» **Task goal**
Transcribe the data as written, minus images.
***
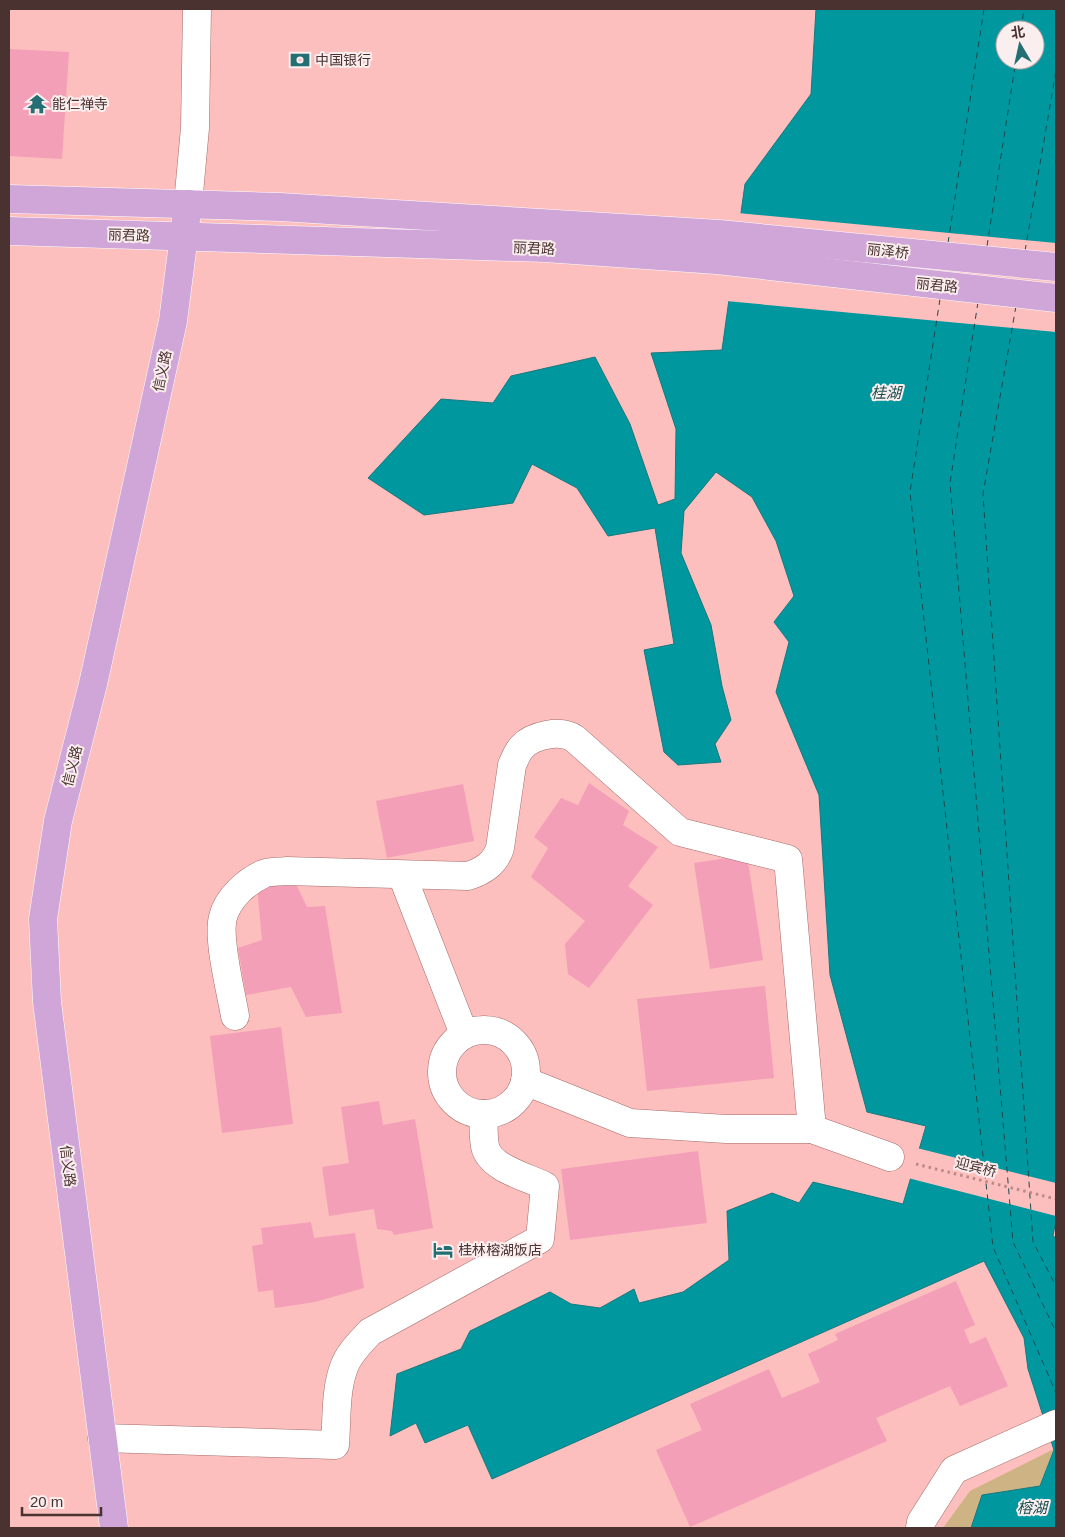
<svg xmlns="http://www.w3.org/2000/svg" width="1065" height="1537" font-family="Helvetica,'Noto Sans SC',sans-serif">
  <rect width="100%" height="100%" fill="#fcbfbd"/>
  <path fill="#ceb385" d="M1056,1448V1528H943L970,1491Z"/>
  <path fill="#01979f" stroke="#17797e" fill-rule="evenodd" d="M816,9H1056V1220L1053,1236L1056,1238V1528H971L982,1495L1040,1486L1054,1450L1028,1369L1024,1338L984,1261L492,1479L468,1425L425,1443L416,1423L390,1436L397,1374L461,1349L470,1331L550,1292L571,1304L600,1308L634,1289L639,1303L683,1292L729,1260L727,1211L772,1193L799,1203L813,1182L903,1204L926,1126L867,1112L830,975L819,795L776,692L789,642L774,622L794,596L776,541L752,497L716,472L684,511L681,553L711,625L722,686L731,720L715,744L721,762L678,765L664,752L644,650L674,644L655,528L608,536L577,488L532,464L513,503L424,515L368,478L441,399L493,403L511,376L595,357L630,424L658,505L675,499L676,429L651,353L722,350L745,184L811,94ZM1005,30H1035V60H1005Z"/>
  <g fill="#fcbfbd">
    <path d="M738,213L1056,243V332L726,301Z"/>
    <path d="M917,1148L1056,1183V1216L908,1178Z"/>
  </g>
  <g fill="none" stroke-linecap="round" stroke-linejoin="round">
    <g stroke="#194c4f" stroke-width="1" stroke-dasharray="6 5" stroke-linecap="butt">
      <path d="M1021,30L1024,9"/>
      <path d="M948,243L984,9"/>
      <path d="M987,246L1016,60"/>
      <path d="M1025,251L1056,71"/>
      <path d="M940,299L910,492L993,1247L1056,1393"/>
      <path d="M978,302L950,483L1013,1242L1056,1332"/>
      <path d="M1016,306L983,494L1033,1242L1056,1286"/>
    </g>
  </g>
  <g fill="#f49fb8">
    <path d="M9,49L69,52L62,159L9,156Z"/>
    <path d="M589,783L629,811L623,825L658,847L628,886L653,905L589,988L568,974L565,944L585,921L531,877L548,848L534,837L561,798L578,805Z"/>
    <path d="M463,784L474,841L387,858L376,801Z"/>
    <path d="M747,855L763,960L710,969L694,863Z"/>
    <path d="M295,882L307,907L325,906L342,1013L306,1017L291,987L246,995L238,948L262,940L257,887Z"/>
    <path d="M765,986L774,1078L647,1091L637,999Z"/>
    <path d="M281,1027L293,1124L222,1133L210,1036Z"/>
    <path d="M379,1101L383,1125L415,1119L433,1228L394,1235L392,1231L377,1229L374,1209L329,1216L322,1167L349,1163L341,1107Z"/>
    <path d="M698,1151L707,1223L570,1240L561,1169Z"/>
    <path d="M311,1222L314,1238L355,1233L364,1288L315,1302L275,1308L273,1290L258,1292L252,1246L263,1244L261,1228Z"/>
    <path d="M956,1281L975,1325L964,1330L970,1344L986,1337L1008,1386L960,1406L950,1386L876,1418L887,1441L690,1527L656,1450L702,1430L690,1404L769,1369L782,1398L820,1382L808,1354L838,1340L835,1334Z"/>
  </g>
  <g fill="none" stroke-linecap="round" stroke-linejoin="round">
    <defs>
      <g id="minor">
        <path d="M188,204L195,128L197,9"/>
        <path d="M402,875L464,1034"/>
        <path d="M235,1016C231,992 217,938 223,917C228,898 246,882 263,874C270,871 279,872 286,871L468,876C483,871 495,864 500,848L512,765C515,759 517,752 522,747C533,735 561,729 575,739L680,832L788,859L812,1129L890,1157"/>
        <circle cx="484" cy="1072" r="42"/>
        <path d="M525,1081L630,1123L726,1129H812"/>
        <path d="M102,1438L335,1445C337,1420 335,1391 344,1367C349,1353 360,1343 370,1332L540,1239L545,1186C527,1177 489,1168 485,1146C483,1136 484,1124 483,1114"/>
        <path d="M920,1528L921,1522L954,1470L1056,1424"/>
      </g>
      <g id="major">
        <path d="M9,199L280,207L719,234L1056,267"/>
        <path d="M9,231L545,248L717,260L1056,298"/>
        <path d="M114,1528L47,1002L43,919L58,821L93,684L173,321L188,204"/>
      </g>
    </defs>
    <use href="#minor" stroke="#a36c6a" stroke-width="29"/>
    <use href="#major" stroke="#fff" stroke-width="29"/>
    <path stroke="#b98a88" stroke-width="3" stroke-dasharray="2.5 4" stroke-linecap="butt" d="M916,1164L1056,1199"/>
    <use href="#minor" stroke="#fff" stroke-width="28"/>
    <use href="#major" stroke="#cfa6d7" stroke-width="28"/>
  </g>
  <defs>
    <symbol id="bank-bare" viewBox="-9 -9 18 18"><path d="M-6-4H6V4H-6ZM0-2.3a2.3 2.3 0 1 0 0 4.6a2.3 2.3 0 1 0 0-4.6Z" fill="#246f74" stroke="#fbeeee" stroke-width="2.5" paint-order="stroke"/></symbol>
    <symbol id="temple-bare" viewBox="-9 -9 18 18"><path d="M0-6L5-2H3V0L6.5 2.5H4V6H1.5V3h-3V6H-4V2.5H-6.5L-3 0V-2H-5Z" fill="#246f74" stroke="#fbeeee" stroke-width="2.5" paint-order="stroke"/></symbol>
    <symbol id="hotel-bare" viewBox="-9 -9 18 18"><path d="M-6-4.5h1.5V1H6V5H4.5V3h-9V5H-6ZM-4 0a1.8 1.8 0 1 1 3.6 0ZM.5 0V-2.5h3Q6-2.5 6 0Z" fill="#246f74" stroke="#fbeeee" stroke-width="2.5" paint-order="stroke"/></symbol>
  </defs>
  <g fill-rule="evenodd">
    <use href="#bank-bare" x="286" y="46" width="28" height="28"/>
    <use href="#temple-bare" x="23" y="90" width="28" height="28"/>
    <use href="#hotel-bare" x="429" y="1236" width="28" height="28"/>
  </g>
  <g text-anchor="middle" stroke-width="4" stroke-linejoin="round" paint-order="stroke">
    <g font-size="14" fill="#4a3231" stroke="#fbeeee" text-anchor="start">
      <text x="315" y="65">中国银行</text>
      <text x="52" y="109">能仁禅寺</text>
      <text x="458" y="1255">桂林榕湖饭店</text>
    </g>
    <g font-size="14" fill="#4a3231" stroke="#fbeeee">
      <text transform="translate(129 235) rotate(2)" y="5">丽君路</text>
      <text transform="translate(534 248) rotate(3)" y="5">丽君路</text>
      <text transform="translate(888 251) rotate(6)" y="5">丽泽桥</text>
      <text transform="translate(937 285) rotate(6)" y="5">丽君路</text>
      <text transform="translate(162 371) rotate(-78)" y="5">信义路</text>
      <text transform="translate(72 766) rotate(-76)" y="5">信义路</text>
      <text transform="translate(68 1166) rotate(83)" y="5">信义路</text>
      <text transform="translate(976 1167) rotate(14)" y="5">迎宾桥</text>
    </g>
    <g font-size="15" font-style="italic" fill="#194c4f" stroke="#fbeeee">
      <text x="886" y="398">桂湖</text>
      <text x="1032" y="1513">榕湖</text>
    </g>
  </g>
  <rect width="1065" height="1537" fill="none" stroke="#4a3231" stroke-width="20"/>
  <g transform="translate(1020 45) rotate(351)"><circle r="24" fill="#fbeeee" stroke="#b4a3a2"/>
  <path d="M0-4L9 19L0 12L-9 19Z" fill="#246f74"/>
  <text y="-8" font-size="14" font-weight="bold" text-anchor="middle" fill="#4a3231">北</text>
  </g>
  <path d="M22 1507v8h79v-8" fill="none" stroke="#4a3231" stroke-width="2.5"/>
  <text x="30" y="1507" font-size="15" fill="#4a3231" stroke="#fbeeee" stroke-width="4" paint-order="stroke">20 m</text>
</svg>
***
» **Answer to this task**
<svg xmlns="http://www.w3.org/2000/svg" width="1065" height="1537" font-family="Helvetica,'Noto Sans SC',sans-serif">
  <rect width="100%" height="100%" fill="#fcbfbd"/>
  <path fill="#ceb385" d="M1056,1448V1528H943L970,1491Z"/>
  <path fill="#01979f" stroke="#17797e" fill-rule="evenodd" d="M816,9H1056V1220L1053,1236L1056,1238V1528H971L982,1495L1040,1486L1054,1450L1028,1369L1024,1338L984,1261L492,1479L468,1425L425,1443L416,1423L390,1436L397,1374L461,1349L470,1331L550,1292L571,1304L600,1308L634,1289L639,1303L683,1292L729,1260L727,1211L772,1193L799,1203L813,1182L903,1204L926,1126L867,1112L830,975L819,795L776,692L789,642L774,622L794,596L776,541L752,497L716,472L684,511L681,553L711,625L722,686L731,720L715,744L721,762L678,765L664,752L644,650L674,644L655,528L608,536L577,488L532,464L513,503L424,515L368,478L441,399L493,403L511,376L595,357L630,424L658,505L675,499L676,429L651,353L722,350L745,184L811,94ZM1005,30H1035V60H1005Z"/>
  <g fill="#fcbfbd">
    <path d="M738,213L1056,243V332L726,301Z"/>
    <path d="M917,1148L1056,1183V1216L908,1178Z"/>
  </g>
  <g fill="none" stroke-linecap="round" stroke-linejoin="round">
    <g stroke="#194c4f" stroke-width="1" stroke-dasharray="6 5" stroke-linecap="butt">
      <path d="M1021,30L1024,9"/>
      <path d="M948,243L984,9"/>
      <path d="M987,246L1016,60"/>
      <path d="M1025,251L1056,71"/>
      <path d="M940,299L910,492L993,1247L1056,1393"/>
      <path d="M978,302L950,483L1013,1242L1056,1332"/>
      <path d="M1016,306L983,494L1033,1242L1056,1286"/>
    </g>
  </g>
  <g fill="#f49fb8">
    <path d="M9,49L69,52L62,159L9,156Z"/>
    <path d="M589,783L629,811L623,825L658,847L628,886L653,905L589,988L568,974L565,944L585,921L531,877L548,848L534,837L561,798L578,805Z"/>
    <path d="M463,784L474,841L387,858L376,801Z"/>
    <path d="M747,855L763,960L710,969L694,863Z"/>
    <path d="M295,882L307,907L325,906L342,1013L306,1017L291,987L246,995L238,948L262,940L257,887Z"/>
    <path d="M765,986L774,1078L647,1091L637,999Z"/>
    <path d="M281,1027L293,1124L222,1133L210,1036Z"/>
    <path d="M379,1101L383,1125L415,1119L433,1228L394,1235L392,1231L377,1229L374,1209L329,1216L322,1167L349,1163L341,1107Z"/>
    <path d="M698,1151L707,1223L570,1240L561,1169Z"/>
    <path d="M311,1222L314,1238L355,1233L364,1288L315,1302L275,1308L273,1290L258,1292L252,1246L263,1244L261,1228Z"/>
    <path d="M956,1281L975,1325L964,1330L970,1344L986,1337L1008,1386L960,1406L950,1386L876,1418L887,1441L690,1527L656,1450L702,1430L690,1404L769,1369L782,1398L820,1382L808,1354L838,1340L835,1334Z"/>
  </g>
  <g fill="none" stroke-linecap="round" stroke-linejoin="round">
    <defs>
      <g id="minor">
        <path d="M188,204L195,128L197,9"/>
        <path d="M402,875L464,1034"/>
        <path d="M235,1016C231,992 217,938 223,917C228,898 246,882 263,874C270,871 279,872 286,871L468,876C483,871 495,864 500,848L512,765C515,759 517,752 522,747C533,735 561,729 575,739L680,832L788,859L812,1129L890,1157"/>
        <circle cx="484" cy="1072" r="42"/>
        <path d="M525,1081L630,1123L726,1129H812"/>
        <path d="M102,1438L335,1445C337,1420 335,1391 344,1367C349,1353 360,1343 370,1332L540,1239L545,1186C527,1177 489,1168 485,1146C483,1136 484,1124 483,1114"/>
        <path d="M920,1528L921,1522L954,1470L1056,1424"/>
      </g>
      <g id="major">
        <path d="M9,199L280,207L719,234L1056,267"/>
        <path d="M9,231L545,248L717,260L1056,298"/>
        <path d="M114,1528L47,1002L43,919L58,821L93,684L173,321L188,204"/>
      </g>
    </defs>
    <use href="#minor" stroke="#a36c6a" stroke-width="29"/>
    <use href="#major" stroke="#fff" stroke-width="29"/>
    <path stroke="#b98a88" stroke-width="3" stroke-dasharray="2.5 4" stroke-linecap="butt" d="M916,1164L1056,1199"/>
    <use href="#minor" stroke="#fff" stroke-width="28"/>
    <use href="#major" stroke="#cfa6d7" stroke-width="28"/>
  </g>
  <defs>
    <symbol id="bank-bare" viewBox="-9 -9 18 18"><path d="M-6-4H6V4H-6ZM0-2.3a2.3 2.3 0 1 0 0 4.6a2.3 2.3 0 1 0 0-4.6Z" fill="#246f74" stroke="#fbeeee" stroke-width="2.5" paint-order="stroke"/></symbol>
    <symbol id="temple-bare" viewBox="-9 -9 18 18"><path d="M0-6L5-2H3V0L6.5 2.5H4V6H1.5V3h-3V6H-4V2.5H-6.5L-3 0V-2H-5Z" fill="#246f74" stroke="#fbeeee" stroke-width="2.5" paint-order="stroke"/></symbol>
    <symbol id="hotel-bare" viewBox="-9 -9 18 18"><path d="M-6-4.5h1.5V1H6V5H4.5V3h-9V5H-6ZM-4 0a1.8 1.8 0 1 1 3.6 0ZM.5 0V-2.5h3Q6-2.5 6 0Z" fill="#246f74" stroke="#fbeeee" stroke-width="2.5" paint-order="stroke"/></symbol>
  </defs>
  <g fill-rule="evenodd">
    <use href="#bank-bare" x="286" y="46" width="28" height="28"/>
    <use href="#temple-bare" x="23" y="90" width="28" height="28"/>
    <use href="#hotel-bare" x="429" y="1236" width="28" height="28"/>
  </g>
  <g text-anchor="middle" stroke-width="4" stroke-linejoin="round" paint-order="stroke">
    <g font-size="14" fill="#4a3231" stroke="#fbeeee" text-anchor="start">
      <text x="315" y="65">中国银行</text>
      <text x="52" y="109">能仁禅寺</text>
      <text x="458" y="1255">桂林榕湖饭店</text>
    </g>
    <g font-size="14" fill="#4a3231" stroke="#fbeeee">
      <text transform="translate(129 235) rotate(2)" y="5">丽君路</text>
      <text transform="translate(534 248) rotate(3)" y="5">丽君路</text>
      <text transform="translate(888 251) rotate(6)" y="5">丽泽桥</text>
      <text transform="translate(937 285) rotate(6)" y="5">丽君路</text>
      <text transform="translate(162 371) rotate(-78)" y="5">信义路</text>
      <text transform="translate(72 766) rotate(-76)" y="5">信义路</text>
      <text transform="translate(68 1166) rotate(83)" y="5">信义路</text>
      <text transform="translate(976 1167) rotate(14)" y="5">迎宾桥</text>
    </g>
    <g font-size="15" font-style="italic" fill="#194c4f" stroke="#fbeeee">
      <text x="886" y="398">桂湖</text>
      <text x="1032" y="1513">榕湖</text>
    </g>
  </g>
  <rect width="1065" height="1537" fill="none" stroke="#4a3231" stroke-width="20"/>
  <g transform="translate(1020 45) rotate(351)"><circle r="24" fill="#fbeeee" stroke="#b4a3a2"/>
  <path d="M0-4L9 19L0 12L-9 19Z" fill="#246f74"/>
  <text y="-8" font-size="14" font-weight="bold" text-anchor="middle" fill="#4a3231">北</text>
  </g>
  <path d="M22 1507v8h79v-8" fill="none" stroke="#4a3231" stroke-width="2.5"/>
  <text x="30" y="1507" font-size="15" fill="#4a3231" stroke="#fbeeee" stroke-width="4" paint-order="stroke">20 m</text>
</svg>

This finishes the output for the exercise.